MA Higher Ed Commissioner: Student Loan Debt up 27% in Just 3 Years

Due to the rising number of higher education students in recent years, an increase in part-time study and rising rates of tuition, the leader of higher education in Massachusetts has said that the amount of student loan debt has risen 27% in the state in just three years.

Richard Freeland, the Commissioner of Higher Education told a legislative subcommittee that the amount of student loan debt for graduates of public colleges and universities in Massachusetts has increased by so much for a complex combination of reasons.

“Over the past 10 years, as the state has struggled with its own fiscal challenges, funding for our public colleges and universities has simply not kept up with growing enrollments and rising costs, which has resulted in a steady shift of the cost of education from the state to students,” Richard said, according to his weighed remarks.

The Subcommittee on Student Loans and Debt, an offshoot of the Committee on Higher Education, has been discussing educational borrowing around the state.
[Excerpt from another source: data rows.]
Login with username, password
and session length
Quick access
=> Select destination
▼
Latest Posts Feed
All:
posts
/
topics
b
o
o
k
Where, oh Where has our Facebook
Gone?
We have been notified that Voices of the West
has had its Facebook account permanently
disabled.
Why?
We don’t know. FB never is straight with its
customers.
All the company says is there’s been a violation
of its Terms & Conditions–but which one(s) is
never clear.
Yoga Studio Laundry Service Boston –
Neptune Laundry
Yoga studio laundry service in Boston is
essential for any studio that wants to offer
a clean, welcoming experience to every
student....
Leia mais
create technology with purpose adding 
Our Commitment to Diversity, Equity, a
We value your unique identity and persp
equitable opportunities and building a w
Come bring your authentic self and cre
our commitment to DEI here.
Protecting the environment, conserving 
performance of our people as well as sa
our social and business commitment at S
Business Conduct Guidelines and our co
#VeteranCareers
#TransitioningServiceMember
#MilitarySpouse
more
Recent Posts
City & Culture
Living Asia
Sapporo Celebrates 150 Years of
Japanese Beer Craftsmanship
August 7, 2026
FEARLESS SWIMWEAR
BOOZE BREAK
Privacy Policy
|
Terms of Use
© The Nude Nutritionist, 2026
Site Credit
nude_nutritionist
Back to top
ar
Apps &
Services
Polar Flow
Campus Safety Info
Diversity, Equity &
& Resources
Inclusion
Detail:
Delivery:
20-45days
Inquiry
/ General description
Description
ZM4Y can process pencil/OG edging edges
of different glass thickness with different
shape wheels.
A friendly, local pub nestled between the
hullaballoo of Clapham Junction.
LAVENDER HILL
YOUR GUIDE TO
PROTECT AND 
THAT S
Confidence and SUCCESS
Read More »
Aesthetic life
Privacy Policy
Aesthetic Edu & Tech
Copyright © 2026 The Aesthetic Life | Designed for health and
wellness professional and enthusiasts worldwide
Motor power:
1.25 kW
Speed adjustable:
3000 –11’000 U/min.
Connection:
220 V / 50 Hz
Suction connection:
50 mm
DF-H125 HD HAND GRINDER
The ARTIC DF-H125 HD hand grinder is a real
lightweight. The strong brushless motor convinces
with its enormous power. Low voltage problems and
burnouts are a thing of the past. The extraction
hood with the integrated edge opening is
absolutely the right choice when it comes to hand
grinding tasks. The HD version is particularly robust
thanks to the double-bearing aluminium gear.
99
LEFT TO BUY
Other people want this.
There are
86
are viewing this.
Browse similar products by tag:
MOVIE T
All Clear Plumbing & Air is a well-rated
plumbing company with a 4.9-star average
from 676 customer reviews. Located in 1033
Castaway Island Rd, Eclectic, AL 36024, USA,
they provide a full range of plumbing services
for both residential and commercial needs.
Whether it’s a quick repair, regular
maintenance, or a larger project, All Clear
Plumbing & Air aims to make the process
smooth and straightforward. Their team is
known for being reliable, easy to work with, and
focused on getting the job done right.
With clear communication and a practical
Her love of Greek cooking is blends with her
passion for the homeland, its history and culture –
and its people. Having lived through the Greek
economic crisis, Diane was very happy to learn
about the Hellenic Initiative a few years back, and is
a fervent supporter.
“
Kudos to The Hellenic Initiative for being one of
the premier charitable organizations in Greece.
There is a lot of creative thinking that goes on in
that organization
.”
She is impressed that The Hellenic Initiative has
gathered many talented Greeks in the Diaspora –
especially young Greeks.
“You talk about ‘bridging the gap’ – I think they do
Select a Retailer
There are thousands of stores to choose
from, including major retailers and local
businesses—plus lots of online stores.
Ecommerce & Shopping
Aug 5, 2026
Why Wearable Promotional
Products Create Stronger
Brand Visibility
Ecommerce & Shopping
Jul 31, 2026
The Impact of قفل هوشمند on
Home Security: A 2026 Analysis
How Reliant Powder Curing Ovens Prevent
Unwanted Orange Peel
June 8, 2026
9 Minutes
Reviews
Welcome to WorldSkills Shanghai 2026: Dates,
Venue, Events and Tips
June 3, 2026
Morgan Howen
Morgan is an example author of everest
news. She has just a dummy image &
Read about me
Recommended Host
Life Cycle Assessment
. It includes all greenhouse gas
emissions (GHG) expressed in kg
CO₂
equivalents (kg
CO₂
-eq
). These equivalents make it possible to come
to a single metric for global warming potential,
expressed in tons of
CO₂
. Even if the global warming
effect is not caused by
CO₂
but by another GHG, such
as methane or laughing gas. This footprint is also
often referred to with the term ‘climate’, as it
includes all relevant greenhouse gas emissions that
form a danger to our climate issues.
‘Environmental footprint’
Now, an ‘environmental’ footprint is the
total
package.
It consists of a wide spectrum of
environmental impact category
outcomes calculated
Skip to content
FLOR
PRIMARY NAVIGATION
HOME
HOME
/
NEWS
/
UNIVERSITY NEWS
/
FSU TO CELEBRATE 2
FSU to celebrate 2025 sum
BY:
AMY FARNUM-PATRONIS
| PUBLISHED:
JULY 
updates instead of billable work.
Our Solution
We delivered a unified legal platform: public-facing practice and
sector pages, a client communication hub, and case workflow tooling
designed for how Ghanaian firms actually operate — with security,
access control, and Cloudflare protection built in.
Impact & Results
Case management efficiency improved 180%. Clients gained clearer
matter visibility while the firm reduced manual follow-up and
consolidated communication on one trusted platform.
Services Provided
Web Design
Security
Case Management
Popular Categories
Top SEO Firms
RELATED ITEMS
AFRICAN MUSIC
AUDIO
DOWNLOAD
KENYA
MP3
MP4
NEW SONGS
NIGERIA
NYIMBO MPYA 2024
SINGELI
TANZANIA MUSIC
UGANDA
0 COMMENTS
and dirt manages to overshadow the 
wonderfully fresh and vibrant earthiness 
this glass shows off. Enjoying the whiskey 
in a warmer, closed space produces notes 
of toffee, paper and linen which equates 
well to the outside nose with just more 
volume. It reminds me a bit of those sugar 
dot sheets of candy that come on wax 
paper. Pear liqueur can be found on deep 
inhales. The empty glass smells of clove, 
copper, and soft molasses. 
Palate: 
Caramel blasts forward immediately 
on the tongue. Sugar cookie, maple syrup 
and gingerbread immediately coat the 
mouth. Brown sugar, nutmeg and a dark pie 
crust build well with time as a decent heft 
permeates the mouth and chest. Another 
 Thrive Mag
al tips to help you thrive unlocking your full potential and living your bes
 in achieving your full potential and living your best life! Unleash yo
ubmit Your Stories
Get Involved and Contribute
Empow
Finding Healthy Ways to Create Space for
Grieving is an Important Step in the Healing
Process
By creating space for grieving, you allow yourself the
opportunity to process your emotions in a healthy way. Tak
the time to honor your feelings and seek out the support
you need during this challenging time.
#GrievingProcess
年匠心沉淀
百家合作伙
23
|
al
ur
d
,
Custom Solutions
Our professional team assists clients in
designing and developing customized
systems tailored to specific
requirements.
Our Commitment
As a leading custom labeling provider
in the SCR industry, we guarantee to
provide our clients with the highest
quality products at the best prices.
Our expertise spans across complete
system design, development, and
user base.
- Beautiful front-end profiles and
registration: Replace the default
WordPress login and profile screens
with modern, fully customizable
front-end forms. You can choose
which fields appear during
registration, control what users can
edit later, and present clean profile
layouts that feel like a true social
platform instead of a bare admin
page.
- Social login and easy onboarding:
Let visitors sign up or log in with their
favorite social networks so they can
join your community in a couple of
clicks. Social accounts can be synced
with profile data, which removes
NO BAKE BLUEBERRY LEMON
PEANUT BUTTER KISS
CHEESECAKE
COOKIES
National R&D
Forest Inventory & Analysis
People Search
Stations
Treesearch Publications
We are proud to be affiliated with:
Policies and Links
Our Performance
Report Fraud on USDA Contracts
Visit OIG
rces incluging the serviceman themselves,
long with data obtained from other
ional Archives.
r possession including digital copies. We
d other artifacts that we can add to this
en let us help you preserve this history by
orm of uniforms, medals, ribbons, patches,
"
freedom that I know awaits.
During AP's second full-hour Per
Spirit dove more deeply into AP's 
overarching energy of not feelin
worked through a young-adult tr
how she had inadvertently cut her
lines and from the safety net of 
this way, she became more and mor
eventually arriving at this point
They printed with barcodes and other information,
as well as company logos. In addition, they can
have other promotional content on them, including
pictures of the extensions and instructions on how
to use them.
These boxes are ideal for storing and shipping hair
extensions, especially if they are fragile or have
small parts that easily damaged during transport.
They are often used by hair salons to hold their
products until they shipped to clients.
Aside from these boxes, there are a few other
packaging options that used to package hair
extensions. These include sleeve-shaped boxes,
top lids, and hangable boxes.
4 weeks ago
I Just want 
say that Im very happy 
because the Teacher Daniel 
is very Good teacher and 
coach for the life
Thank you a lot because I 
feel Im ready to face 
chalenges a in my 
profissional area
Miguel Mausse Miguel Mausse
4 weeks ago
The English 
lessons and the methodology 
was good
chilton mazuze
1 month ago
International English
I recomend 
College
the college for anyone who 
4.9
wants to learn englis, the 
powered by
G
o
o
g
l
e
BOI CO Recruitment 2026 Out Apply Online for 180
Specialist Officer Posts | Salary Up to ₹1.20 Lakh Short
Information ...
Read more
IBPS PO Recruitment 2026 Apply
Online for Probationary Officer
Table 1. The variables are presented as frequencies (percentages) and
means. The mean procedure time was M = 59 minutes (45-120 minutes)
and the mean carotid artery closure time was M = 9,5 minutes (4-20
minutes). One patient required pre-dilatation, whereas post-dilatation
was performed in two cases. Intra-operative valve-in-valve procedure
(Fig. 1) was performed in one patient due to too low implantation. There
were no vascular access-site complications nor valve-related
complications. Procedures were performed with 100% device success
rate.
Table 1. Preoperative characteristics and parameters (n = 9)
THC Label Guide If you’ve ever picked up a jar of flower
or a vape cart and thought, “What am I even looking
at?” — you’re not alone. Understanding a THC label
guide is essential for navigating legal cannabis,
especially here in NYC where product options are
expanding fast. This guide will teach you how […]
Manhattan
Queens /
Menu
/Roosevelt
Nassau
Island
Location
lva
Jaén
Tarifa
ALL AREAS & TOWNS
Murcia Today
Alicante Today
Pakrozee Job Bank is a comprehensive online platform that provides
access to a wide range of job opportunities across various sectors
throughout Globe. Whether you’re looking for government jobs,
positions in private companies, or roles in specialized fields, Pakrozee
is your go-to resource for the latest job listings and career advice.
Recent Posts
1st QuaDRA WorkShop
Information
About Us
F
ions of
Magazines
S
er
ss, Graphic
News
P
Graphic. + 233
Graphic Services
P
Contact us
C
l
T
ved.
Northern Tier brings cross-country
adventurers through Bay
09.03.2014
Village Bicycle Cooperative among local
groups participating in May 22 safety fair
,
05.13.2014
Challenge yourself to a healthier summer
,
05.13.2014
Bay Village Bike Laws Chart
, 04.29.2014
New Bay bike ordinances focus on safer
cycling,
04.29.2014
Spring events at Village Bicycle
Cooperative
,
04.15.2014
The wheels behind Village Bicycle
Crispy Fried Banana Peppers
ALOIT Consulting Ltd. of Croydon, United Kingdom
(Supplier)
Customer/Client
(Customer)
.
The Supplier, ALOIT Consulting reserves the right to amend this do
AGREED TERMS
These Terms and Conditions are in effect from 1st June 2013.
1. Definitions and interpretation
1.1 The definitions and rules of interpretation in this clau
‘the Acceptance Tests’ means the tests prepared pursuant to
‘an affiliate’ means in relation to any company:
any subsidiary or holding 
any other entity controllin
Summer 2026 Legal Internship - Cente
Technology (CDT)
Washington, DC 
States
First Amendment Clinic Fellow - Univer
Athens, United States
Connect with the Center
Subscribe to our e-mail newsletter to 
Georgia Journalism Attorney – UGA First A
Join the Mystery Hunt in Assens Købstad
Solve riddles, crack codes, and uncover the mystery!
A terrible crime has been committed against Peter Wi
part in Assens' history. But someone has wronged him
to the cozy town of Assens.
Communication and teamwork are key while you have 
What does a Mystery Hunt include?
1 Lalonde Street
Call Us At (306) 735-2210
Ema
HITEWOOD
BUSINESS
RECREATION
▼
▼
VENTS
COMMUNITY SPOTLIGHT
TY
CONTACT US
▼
Debt aversion among the children of immigrants and low-income college students is “linked” to lower participation in higher education, Richard said in his measured speech.

“My public college presidents tell me, for example, that more and more students are attending part time rather than full time, and stretching out their time to degree, in order to deal with increased costs,” Richard said. “Even more concerning, some students are almost certainly being priced out of our system because it has simply become too costly although we do not have hard statistics that show significant reductions in college participation among low-income students.”

According to Andy Metzger of The Lowell Sun, in the year 2011 the average University of Massachusetts student graduated with $26,800 in loans; state university graduates carried $22,400, according to Freeland’s testimony, which said community-college graduates “carry less debt” but also have less earning power. Students graduating from community college with an associate’s degree carried on average $7,200 in debt, according to data provided by the Department of Higher Education. According to Richards, the percentage of students requiring loans has also increased.

The subcommittee is chaired by Rep. Paul Mark, a Peru Democrat, and Sen. Eileen Donoghue, a Lowell Democrat.